▶ Requirements: Count the lines in the records below that contain the string "elevation", matching case exactly, and reply with that number alone.

────────────────

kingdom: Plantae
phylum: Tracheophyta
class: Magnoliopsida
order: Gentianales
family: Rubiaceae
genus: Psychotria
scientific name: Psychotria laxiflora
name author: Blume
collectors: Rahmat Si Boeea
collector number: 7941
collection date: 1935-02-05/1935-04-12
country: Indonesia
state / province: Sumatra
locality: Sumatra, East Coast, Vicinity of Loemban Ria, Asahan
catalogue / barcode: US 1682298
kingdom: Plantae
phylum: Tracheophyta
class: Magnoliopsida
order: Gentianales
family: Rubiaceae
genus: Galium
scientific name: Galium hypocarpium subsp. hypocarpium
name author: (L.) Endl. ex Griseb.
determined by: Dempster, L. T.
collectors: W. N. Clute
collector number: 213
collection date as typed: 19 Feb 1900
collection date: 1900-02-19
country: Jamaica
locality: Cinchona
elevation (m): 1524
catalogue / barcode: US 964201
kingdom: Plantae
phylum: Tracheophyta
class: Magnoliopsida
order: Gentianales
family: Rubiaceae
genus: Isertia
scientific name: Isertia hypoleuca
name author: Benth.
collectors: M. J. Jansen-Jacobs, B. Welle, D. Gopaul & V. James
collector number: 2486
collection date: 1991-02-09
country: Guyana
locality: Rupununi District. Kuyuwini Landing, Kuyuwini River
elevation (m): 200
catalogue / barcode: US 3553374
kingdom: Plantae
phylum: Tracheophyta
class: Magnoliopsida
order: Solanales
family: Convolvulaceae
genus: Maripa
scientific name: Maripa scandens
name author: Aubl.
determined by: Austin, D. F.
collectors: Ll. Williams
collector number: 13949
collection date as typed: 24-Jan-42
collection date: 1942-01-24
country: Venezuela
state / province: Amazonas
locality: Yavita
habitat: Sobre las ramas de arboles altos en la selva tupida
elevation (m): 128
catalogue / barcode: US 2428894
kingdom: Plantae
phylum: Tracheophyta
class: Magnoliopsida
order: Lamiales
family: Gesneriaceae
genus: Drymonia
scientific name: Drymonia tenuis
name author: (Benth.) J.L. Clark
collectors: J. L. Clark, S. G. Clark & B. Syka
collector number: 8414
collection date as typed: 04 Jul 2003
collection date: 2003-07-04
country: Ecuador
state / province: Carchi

────────────────

▶ Task answer: 3